Nach der Auswertung von Zehntausenden Aktivitätsprofilen und Gesundheitsdaten kamen die niederländischen Forscher zu einem deutlichen Resultat: Menschen, die am Morgen Sport treiben, tragen ein 16 Prozent niedrigeres Risiko einer koronaren Herzkrankheit als Probanden, die das Training auf den Nachmittag legen. Die koronare Herzkrankheit führt zu verengten oder gar verstopften Herzkranzgefässen.

Der Unterschied zeigte sich bei der niederländischen Untersuchung selbst dann, wenn die Morgen- und die Abendsportlerinnen in etwa gleich viele Kalorien verbrannt hatten. Die Wissenschafter erklären diesen Unterschied mit dem grösseren Effekt auf den Stoffwechsel, den Morgentraining haben soll. Der Stoffwechsel reguliert auch das Hungergefühl und die Fettverbrennung.

Nüchterntraining kurbelt die Fettverbrennung an

Fettverbrennung. Das dürfte bei vielen Hobbysportlerinnen und Hobbysportlern die Hauptmotivation für das Training sein. Amerikanische Wissenschafter haben übergewichtige und zuvor inaktive Personen während zehn Monaten fünfmal in der Woche Sport treiben lassen. Mit einem verblüffenden Resultat: Jene Probandinnen und Probanden, die am Morgen trainiert hatten, verloren signifikant mehr Fett als jene, die sich am Nachmittag bewegt hatten. Und sie schafften es ausserdem, das Gewicht längerfristig zu senken.

Christina Spengler ist Naturwissenschafterin, Ärztin und Professorin für Sportphysiologie an der ETH in Zürich. Mit Blick auf die erwähnten Studien sagt sie: «Sie liefern einige Hinweise darauf, dass Morgensport einen grösseren Einfluss auf den Stoffwechsel und die Fettverbrennung hat als Training am Nachmittag.» Spengler vermutet, dass der zirkadiane Rhythmus, die innere Uhr, für den Effekt mitverantwortlich ist.
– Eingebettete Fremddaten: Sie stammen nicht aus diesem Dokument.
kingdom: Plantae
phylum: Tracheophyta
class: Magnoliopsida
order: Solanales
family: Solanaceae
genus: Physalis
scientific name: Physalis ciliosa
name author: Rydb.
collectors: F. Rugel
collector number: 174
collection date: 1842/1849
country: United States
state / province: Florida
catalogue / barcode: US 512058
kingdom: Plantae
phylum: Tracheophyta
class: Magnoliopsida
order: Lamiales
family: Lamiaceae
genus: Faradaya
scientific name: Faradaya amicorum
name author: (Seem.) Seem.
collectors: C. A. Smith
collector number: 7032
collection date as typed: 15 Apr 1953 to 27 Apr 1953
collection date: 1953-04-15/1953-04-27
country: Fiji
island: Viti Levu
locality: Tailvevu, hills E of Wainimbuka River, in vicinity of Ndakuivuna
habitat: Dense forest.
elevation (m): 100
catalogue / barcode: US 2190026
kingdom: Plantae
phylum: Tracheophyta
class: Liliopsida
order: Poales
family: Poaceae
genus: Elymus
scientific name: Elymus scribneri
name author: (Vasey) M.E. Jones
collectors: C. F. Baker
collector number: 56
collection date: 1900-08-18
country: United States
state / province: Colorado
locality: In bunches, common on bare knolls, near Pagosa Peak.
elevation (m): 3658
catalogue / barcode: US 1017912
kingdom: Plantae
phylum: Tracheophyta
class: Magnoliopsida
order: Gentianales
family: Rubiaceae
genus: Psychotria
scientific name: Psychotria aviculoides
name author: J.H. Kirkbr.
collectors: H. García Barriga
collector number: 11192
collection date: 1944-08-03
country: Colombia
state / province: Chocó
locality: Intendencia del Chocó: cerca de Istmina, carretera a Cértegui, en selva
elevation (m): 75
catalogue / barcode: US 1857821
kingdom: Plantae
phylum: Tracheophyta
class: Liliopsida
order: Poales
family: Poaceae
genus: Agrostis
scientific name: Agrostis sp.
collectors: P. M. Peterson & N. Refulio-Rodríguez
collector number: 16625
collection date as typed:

Ein zweiter Faktor könnte laut Spengler sein, dass die Morgensportler tendenziell mit nüchternem Magen trainiert haben. «Nüchterntraining verstärkt die Fettverbrennung, weil die Kohlenhydratspeicher nach einer längeren Fastenperiode wie einer Nacht Schlaf nicht mehr so gut gefüllt sind wie am Abend.» Sie gibt aber zu bedenken, dass ein langfristig positiver Effekt von Nüchterntraining auf diese Art von Fettabbau nicht klar sei.

Für die Eulen gibt es auch gute Nachrichten

Es deutet also vieles darauf hin, dass Frühaufsteher gegenüber Nachtschwärmern im Vorteil sind, wenn es um die Gewichtsreduktion durch Sport geht. Ist es also sinnvoll, wenn sich auch die Eulen frühmorgens aus dem Bett quälen?

Spengler hat trotz der Studienlage eine gute Nachricht für alle, die lieber länger liegenbleiben: «Ob sich auch der Trainingseffekt unterscheidet, wurde nicht untersucht.» Und es sei ohnehin schwierig, nur mit sportlicher Aktivität das Gewicht zu reduzieren und Fettpolster loszuwerden. «Es ist zielführender, die Kalorienzufuhr auch zu reduzieren, als allein den Verbrauch durch Sport zu erhöhen», sagt Spengler.

Ausserdem hänge die Fettverbrennung beim Sport – ob am Morgen oder am Abend – von zahlreichen anderen Faktoren ab, die nicht untersucht worden seien, sagt Spengler. Es bleibt also kompliziert zwischen den Lerchen und den Eulen der Sportwelt.